According to Newsday and author Steven L. Kent, Tiger-Heli sold over one million copies in North America by the end of 1987, making it one of the best-selling NES games. The game received a 15.55/30 score in a 1991 readers' poll conducted by Family Computer Magazine. It also garnered mixed reception from reviewers.

Computer Gaming Worlds Bill Kunkel thought the NES version was excellent and praised its graphics, but found it difficult to determine the altitude of the helicopter and easy to accidentally deploy a bomb while firing. Micro News Patrick Gallo considered it a compelling adaptation that faithfully replicated the arcade original. Computer Entertainer felt that the maneuverability of the helicopter and ferocity of the enemy attack made Tiger-Heli interesting. They also commended the game's graphics and sound. In their "Complete Guide To Consoles", Computer and Video Games remarked that it was faithful to the arcade, but found the audiovisual presentation dull and noted that the limited play area made it difficult to dodge enemy fire in later stages. Nintendo Magazine System (Official Nintendo Magazine) wrote that the game was a rather simple shoot 'em up and criticized its repetitive graphics, bland sound, and average gameplay.

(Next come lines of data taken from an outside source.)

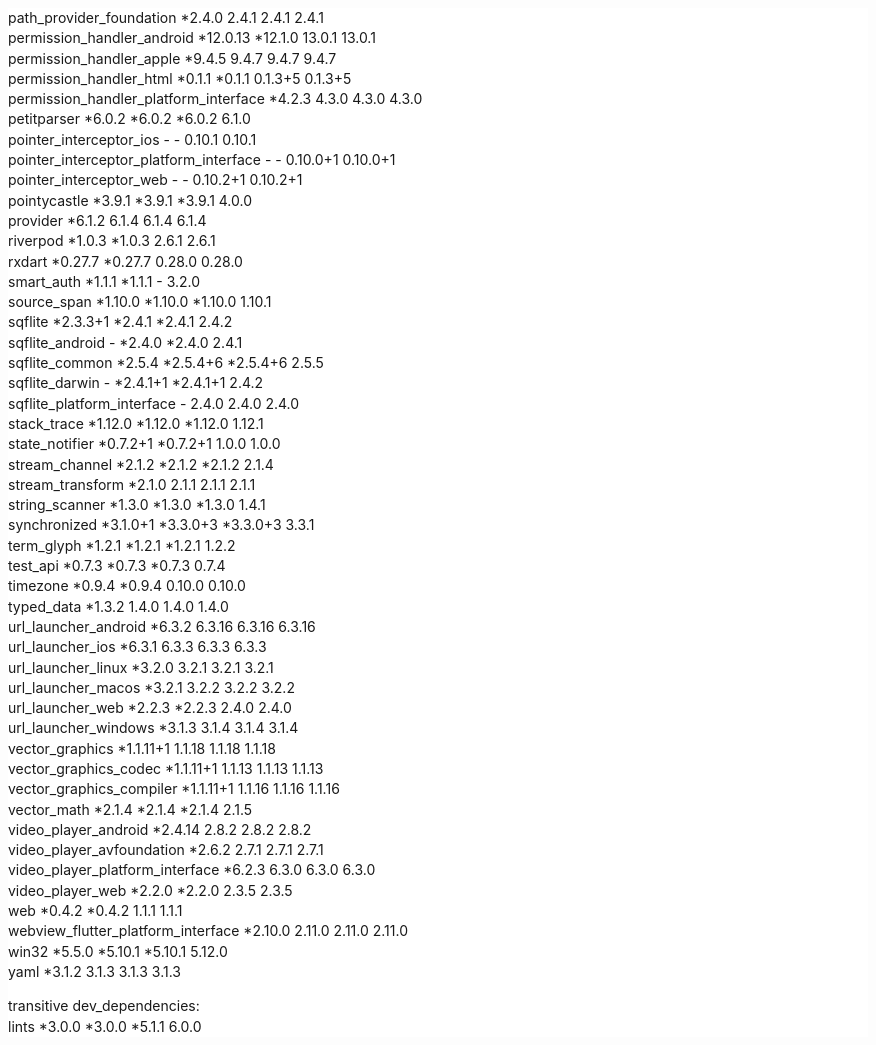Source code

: path_provider_foundation                        *2.4.0         2.4.1       2.4.1           2.4.1      
permission_handler_android                      *12.0.13       *12.1.0     13.0.1          13.0.1     
permission_handler_apple                        *9.4.5         9.4.7       9.4.7           9.4.7      
permission_handler_html                         *0.1.1         *0.1.1      0.1.3+5         0.1.3+5    
permission_handler_platform_interface           *4.2.3         4.3.0       4.3.0           4.3.0      
petitparser                                     *6.0.2         *6.0.2      *6.0.2          6.1.0      
pointer_interceptor_ios                         -              -           0.10.1          0.10.1     
pointer_interceptor_platform_interface          -              -           0.10.0+1        0.10.0+1   
pointer_interceptor_web                         -              -           0.10.2+1        0.10.2+1   
pointycastle                                    *3.9.1         *3.9.1      *3.9.1          4.0.0      
provider                                        *6.1.2         6.1.4       6.1.4           6.1.4      
riverpod                                        *1.0.3         *1.0.3      2.6.1           2.6.1      
rxdart                                          *0.27.7        *0.27.7     0.28.0          0.28.0     
smart_auth                                      *1.1.1         *1.1.1      -               3.2.0      
source_span                                     *1.10.0        *1.10.0     *1.10.0         1.10.1     
sqflite                                         *2.3.3+1       *2.4.1      *2.4.1          2.4.2      
sqflite_android                                 -              *2.4.0      *2.4.0          2.4.1      
sqflite_common                                  *2.5.4         *2.5.4+6    *2.5.4+6        2.5.5      
sqflite_darwin                                  -              *2.4.1+1    *2.4.1+1        2.4.2      
sqflite_platform_interface                      -              2.4.0       2.4.0           2.4.0      
stack_trace                                     *1.12.0        *1.12.0     *1.12.0         1.12.1     
state_notifier                                  *0.7.2+1       *0.7.2+1    1.0.0           1.0.0      
stream_channel                                  *2.1.2         *2.1.2      *2.1.2          2.1.4      
stream_transform                                *2.1.0         2.1.1       2.1.1           2.1.1      
string_scanner                                  *1.3.0         *1.3.0      *1.3.0          1.4.1      
synchronized                                    *3.1.0+1       *3.3.0+3    *3.3.0+3        3.3.1      
term_glyph                                      *1.2.1         *1.2.1      *1.2.1          1.2.2      
test_api                                        *0.7.3         *0.7.3      *0.7.3          0.7.4      
timezone                                        *0.9.4         *0.9.4      0.10.0          0.10.0     
typed_data                                      *1.3.2         1.4.0       1.4.0           1.4.0      
url_launcher_android                            *6.3.2         6.3.16      6.3.16          6.3.16     
url_launcher_ios                                *6.3.1         6.3.3       6.3.3           6.3.3      
url_launcher_linux                              *3.2.0         3.2.1       3.2.1           3.2.1      
url_launcher_macos                              *3.2.1         3.2.2       3.2.2           3.2.2      
url_launcher_web                                *2.2.3         *2.2.3      2.4.0           2.4.0      
url_launcher_windows                            *3.1.3         3.1.4       3.1.4           3.1.4      
vector_graphics                                 *1.1.11+1      1.1.18      1.1.18          1.1.18     
vector_graphics_codec                           *1.1.11+1      1.1.13      1.1.13          1.1.13     
vector_graphics_compiler                        *1.1.11+1      1.1.16      1.1.16          1.1.16     
vector_math                                     *2.1.4         *2.1.4      *2.1.4          2.1.5      
video_player_android                            *2.4.14        2.8.2       2.8.2           2.8.2      
video_player_avfoundation                       *2.6.2         2.7.1       2.7.1           2.7.1      
video_player_platform_interface                 *6.2.3         6.3.0       6.3.0           6.3.0      
video_player_web                                *2.2.0         *2.2.0      2.3.5           2.3.5      
web                                             *0.4.2         *0.4.2      1.1.1           1.1.1      
webview_flutter_platform_interface              *2.10.0        2.11.0      2.11.0          2.11.0     
win32                                           *5.5.0         *5.10.1     *5.10.1         5.12.0     
yaml                                            *3.1.2         3.1.3       3.1.3           3.1.3      

transitive dev_dependencies:                   
lints                                           *3.0.0         *3.0.0      *5.1.1          6.0.0  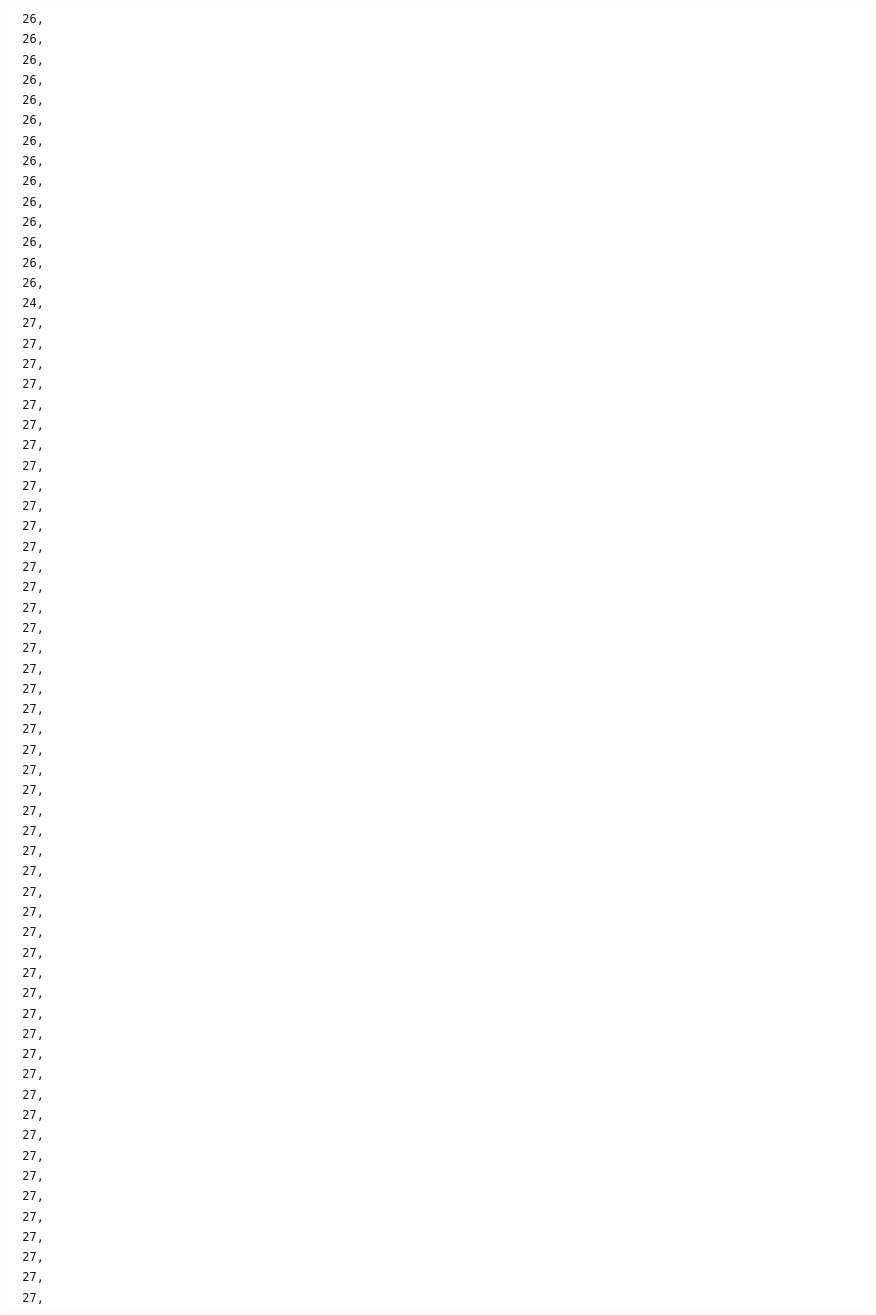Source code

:       26,
      26,
      26,
      26,
      26,
      26,
      26,
      26,
      26,
      26,
      26,
      26,
      26,
      26,
      24,
      27,
      27,
      27,
      27,
      27,
      27,
      27,
      27,
      27,
      27,
      27,
      27,
      27,
      27,
      27,
      27,
      27,
      27,
      27,
      27,
      27,
      27,
      27,
      27,
      27,
      27,
      27,
      27,
      27,
      27,
      27,
      27,
      27,
      27,
      27,
      27,
      27,
      27,
      27,
      27,
      27,
      27,
      27,
      27,
      27,
      27,
      27,
      27,
      27,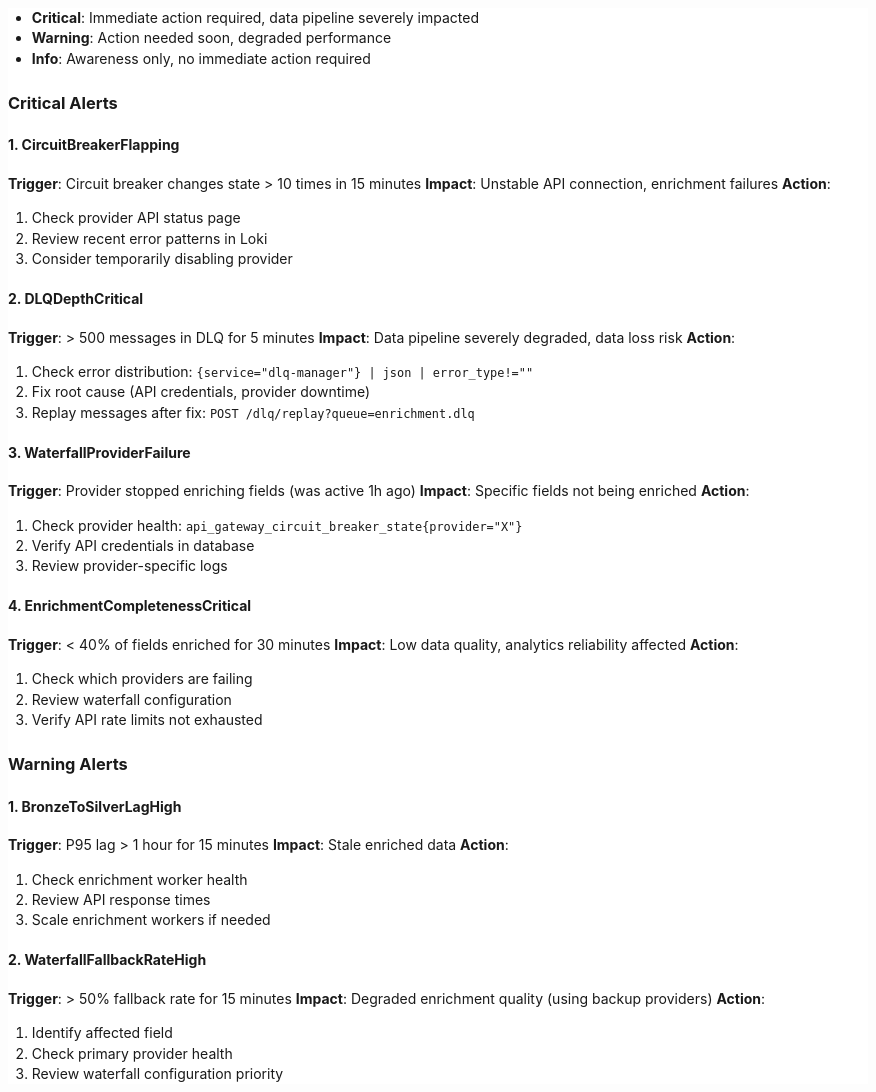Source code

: - **Critical**: Immediate action required, data pipeline severely impacted
- **Warning**: Action needed soon, degraded performance
- **Info**: Awareness only, no immediate action required

### Critical Alerts

#### 1. CircuitBreakerFlapping
**Trigger**: Circuit breaker changes state > 10 times in 15 minutes
**Impact**: Unstable API connection, enrichment failures
**Action**:
1. Check provider API status page
2. Review recent error patterns in Loki
3. Consider temporarily disabling provider

#### 2. DLQDepthCritical
**Trigger**: > 500 messages in DLQ for 5 minutes
**Impact**: Data pipeline severely degraded, data loss risk
**Action**:
1. Check error distribution: `{service="dlq-manager"} | json | error_type!=""`
2. Fix root cause (API credentials, provider downtime)
3. Replay messages after fix: `POST /dlq/replay?queue=enrichment.dlq`

#### 3. WaterfallProviderFailure
**Trigger**: Provider stopped enriching fields (was active 1h ago)
**Impact**: Specific fields not being enriched
**Action**:
1. Check provider health: `api_gateway_circuit_breaker_state{provider="X"}`
2. Verify API credentials in database
3. Review provider-specific logs

#### 4. EnrichmentCompletenessCritical
**Trigger**: < 40% of fields enriched for 30 minutes
**Impact**: Low data quality, analytics reliability affected
**Action**:
1. Check which providers are failing
2. Review waterfall configuration
3. Verify API rate limits not exhausted

### Warning Alerts

#### 1. BronzeToSilverLagHigh
**Trigger**: P95 lag > 1 hour for 15 minutes
**Impact**: Stale enriched data
**Action**:
1. Check enrichment worker health
2. Review API response times
3. Scale enrichment workers if needed

#### 2. WaterfallFallbackRateHigh
**Trigger**: > 50% fallback rate for 15 minutes
**Impact**: Degraded enrichment quality (using backup providers)
**Action**:
1. Identify affected field
2. Check primary provider health
3. Review waterfall configuration priority
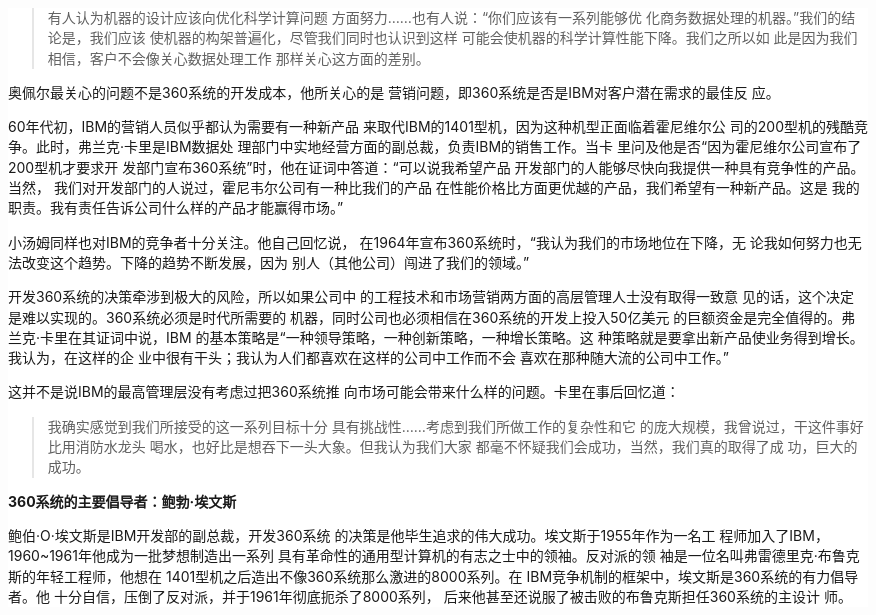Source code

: > 有人认为机器的设计应该向优化科学计算问题
> 方面努力……也有人说：“你们应该有一系列能够优
> 化商务数据处理的机器。”我们的结论是，我们应该
> 使机器的构架普遍化，尽管我们同时也认识到这样
> 可能会使机器的科学计算性能下降。我们之所以如
> 此是因为我们相信，客户不会像关心数据处理工作
> 那样关心这方面的差别。

奥佩尔最关心的问题不是360系统的开发成本，他所关心的是
营销问题，即360系统是否是IBM对客户潜在需求的最佳反
应。

60年代初，IBM的营销人员似乎都认为需要有一种新产品
来取代IBM的1401型机，因为这种机型正面临着霍尼维尔公
司的200型机的残酷竞争。此时，弗兰克·卡里是IBM数据处
理部门中实地经营方面的副总裁，负责IBM的销售工作。当卡
里问及他是否“因为霍尼维尔公司宣布了200型机才要求开
发部门宣布360系统”时，他在证词中答道：“可以说我希望产品
开发部门的人能够尽快向我提供一种具有竞争性的产品。当然，
我们对开发部门的人说过，霍尼韦尔公司有一种比我们的产品
在性能价格比方面更优越的产品，我们希望有一种新产品。这是
我的职责。我有责任告诉公司什么样的产品才能赢得市场。”

小汤姆同样也对IBM的竞争者十分关注。他自己回忆说，
在1964年宣布360系统时，“我认为我们的市场地位在下降，无
论我如何努力也无法改变这个趋势。下降的趋势不断发展，因为
别人（其他公司）闯进了我们的领域。”

开发360系统的决策牵涉到极大的风险，所以如果公司中
的工程技术和市场营销两方面的高层管理人士没有取得一致意
见的话，这个决定是难以实现的。360系统必须是时代所需要的
机器，同时公司也必须相信在360系统的开发上投入50亿美元
的巨额资金是完全值得的。弗兰克·卡里在其证词中说，IBM
的基本策略是“一种领导策略，一种创新策略，一种增长策略。这
种策略就是要拿出新产品使业务得到增长。我认为，在这样的企
业中很有干头；我认为人们都喜欢在这样的公司中工作而不会
喜欢在那种随大流的公司中工作。”

这并不是说IBM的最高管理层没有考虑过把360系统推
向市场可能会带来什么样的问题。卡里在事后回忆道：

> 我确实感觉到我们所接受的这一系列目标十分
> 具有挑战性……考虑到我们所做工作的复杂性和它
> 的庞大规模，我曾说过，干这件事好比用消防水龙头
> 喝水，也好比是想吞下一头大象。但我认为我们大家
> 都毫不怀疑我们会成功，当然，我们真的取得了成
> 功，巨大的成功。

**360系统的主要倡导者：鲍勃·埃文斯**

鲍伯·O·埃文斯是IBM开发部的副总裁，开发360系统
的决策是他毕生追求的伟大成功。埃文斯于1955年作为一名工
程师加入了IBM，1960~1961年他成为一批梦想制造出一系列
具有革命性的通用型计算机的有志之士中的领袖。反对派的领
袖是一位名叫弗雷德里克·布鲁克斯的年轻工程师，他想在
1401型机之后造出不像360系统那么激进的8000系列。在
IBM竞争机制的框架中，埃文斯是360系统的有力倡导者。他
十分自信，压倒了反对派，并于1961年彻底扼杀了8000系列，
后来他甚至还说服了被击败的布鲁克斯担任360系统的主设计
师。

Aktueller Software Markts Torsten Oppermann found the NES conversion to be good, but criticized technical issues such as flickering sprites and poor sound. Writing for the German publication Joystick, Robin Goldmann gave positive remarks on the game's audiovisual department, stating that while Tiger-Heli may not be one of the most difficult shooters on the NES, it was still fun. Tilts Jean-Philippe Delalandre highlighted the game's colorful graphics, but noted the slow movement of the helicopter. Power Plays Henrik Fisch faulted the game for its poorly drawn environments, flickering enemies, and repetitive gameplay.

Review scores
| Publication | Score |
|---|---|
| Aktueller Software Markt | 8/12 |
| Computer and Video Games | 65% |
| Official Nintendo Magazine | 65% |
| Tilt | 12/20 |
| Joystick (DE) | 6/10 |
| Micro News | 4/5 |
| Power Play | 53% |

== Legacy ==

The success of Tiger-Heli helped establish Toaplan as a leading developer of shooters during the 1980s and 1990s, which would continue to characterize its output. The game also introduced the concept of the bomb, a mechanic that Toaplan would continue to iterate on in later games, becoming a staple of the shoot 'em up genre.

As printed circuit boards (PCBs) slowly advanced, a sequel to Tiger-Heli was conceived out of a desire to remove the stress induced by its predecessor, offering a fun and deep experience for players as its core concept. Twin Cobra (Note: Known in Japan as Kyukyoku Tiger (究極タイガー, Kyūkyoku Taigā)) was released for arcades in 1987 and was ported to the NES, PC Engine, Sega Mega Drive/Genesis, X68000, and FM Towns. In 1994, Toaplan declared bankruptcy, but Masahiro Yuge and some of the staff transferred to Takumi Corporation. Takumi acquired the Twin Cobra trademark and developed a sequel, Twin Cobra II (Note: Known in Japan as Kyukyoku Tiger II (究極タイガーII, Kyūkyoku Taigā II)), released for the Taito F3 System in 1995. In 1997, Naxat Soft released the game for the Sega Saturn under the name Kyukyoku Tiger II Plus (Note: 究極タイガー IIプラス (Kyūkyoku Taigā II Purasu)), featuring a remixed soundtrack and an exclusive stage. It is the final installment in the Tiger series.

The Tiger helicopter is playable in Slap Fight Tiger, an adapted version of Slap Fight, as part of the Taito Nostalgia 2 plug and play game console in the Let's! TV Play Classic series. The rights to Tiger-Heli are currently owned by Tatsujin, a Japanese video game developer and licensee founded in 2017 by Yuge. In 2022, Tatsujin was acquired by Embracer Group for a retro gaming focused operative group. In 2023, a demo of an Amiga port, developed by Ben "Acidbottle" Brown using the Scorpion engine by Erik "Earok" Hogan, was released online.